■ PASSAGE PROVIDED:
<<<<

- Lekël Location within Albania
- Coordinates: 40°15′22″N 20°4′46″E﻿ / ﻿40.25611°N 20.07944°E
- Country: Albania
- County: Gjirokastër
- Municipality: Tepelenë
- Administrative unit: Qendër Tepelenë
- Time zone: UTC+1 (CET)
- • Summer (DST): UTC+2 (CEST)

= Lekël =

Lekël (Lekli) is a community in the Gjirokastër County, southern Albania. At the 2015 local government reform it became part of the municipality Tepelenë.

Lekël was one of the Albanian Christian villages in the possession of the House of Muçohysaj the ancestral house of Ali Pasha.

Warm-summer Mediterranean climate predominates in this area.

The Albanians of the village speak in the Tosk dialect of the Albanian language.

>>>>

■ RECORDS SUPPLIED:
<<<<

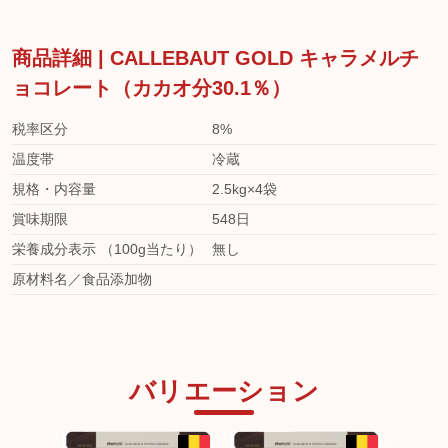
商品詳細 | CALLEBAUT GOLD キャラメルチ
ョコレート（カカオ分30.1％）
税率区分
8%
温度帯
冷蔵
規格・内容量
2.5kg×4袋
賞味期限
548日
栄養成分表示 （100g当たり）
無し
原材料名／食品添加物
バリエーション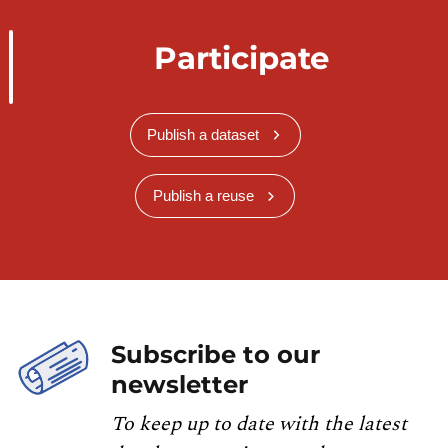
Participate
Publish a dataset
Publish a reuse
Subscribe to our
newsletter
To keep up to date with the latest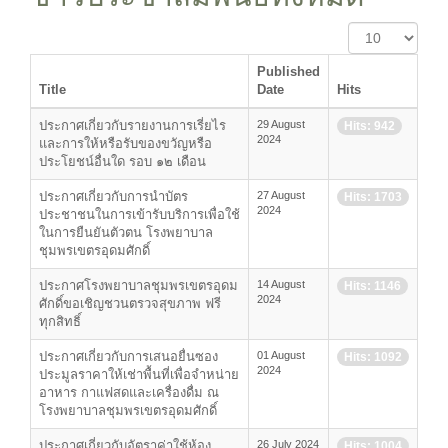
Display
#
Published
Title
Date
Hits
ประกาศเกี่ยวกับรายงานการเรี่ยไร
29 August
Hits: 942
2024
และการให้หรือรับของขวัญหรือ
ประโยชน์อื่นใด รอบ ๑๒ เดือน
ประกาศเกี่ยวกับการนำบัตร
27 August
Hits: 1703
2024
ประชาชนในการเข้ารับบริการเพื่อใช้
ในการยืนยันตัวตน โรงพยาบาล
ชุมพรเขตรอุดมศักดิ์
ประกาศโรงพยาบาลชุมพรเขตรอุดม
14 August
Hits: 1146
2024
ศักดิ์ขอเชิญชวนตรวจสุขภาพ ฟรี
ทุกสิทธิ์
ประกาศเกี่ยวกับการเสนอยื่นซอง
01 August
Hits: 1092
2024
ประมูลราคาให้เช่าพื้นที่เพื่อจำหน่าย
อาหาร กาแฟสดและเครื่องดื่ม ณ
โรงพยาบาลชุมพรเขตรอุดมศักดิ์
ประกาศเกี่ยวกับอัตราค่าใช้ห้อง
26 July 2024
Hits: 1004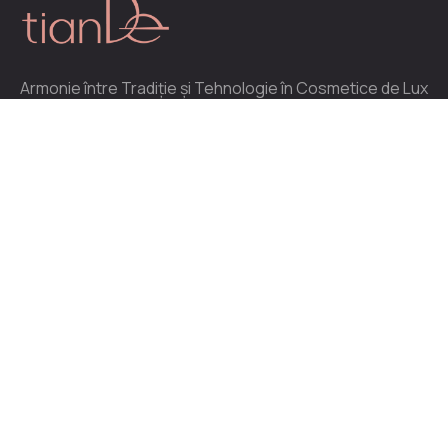
Armonie între Tradiție și Tehnologie în Cosmetice de Lux
Distribuitor oficial al produselor cosmetice create în
China, în centrele de producție din munții Altai.
Legături rapide:
Magazin
Contact
Parteneriat tianDe
Promoții
Contul meu
Soluționarea litigiilor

>>>>

■ JOB 1:
Rewrite the passage on Lekël starting at "Lekël (Lekli) is" and ending at "of Ali Pasha.", swapping "Tepelenë" for "Tepelena".
■ JOB 2:
Translate this sentence from the passage on Lekël into Spanish: "Warm-summer Mediterranean climate predominates in this area."
The items are separate material from the passage on Lekël.

■ SOLUTION 1:
Lekël (Lekli) is a community in the Gjirokastër County, southern Albania. At the 2015 local government reform it became part of the municipality Tepelena.

Lekël was one of the Albanian Christian villages in the possession of the House of Muçohysaj the ancestral house of Ali Pasha.

■ SOLUTION 2:
En esta zona predomina el clima mediterráneo de verano templado.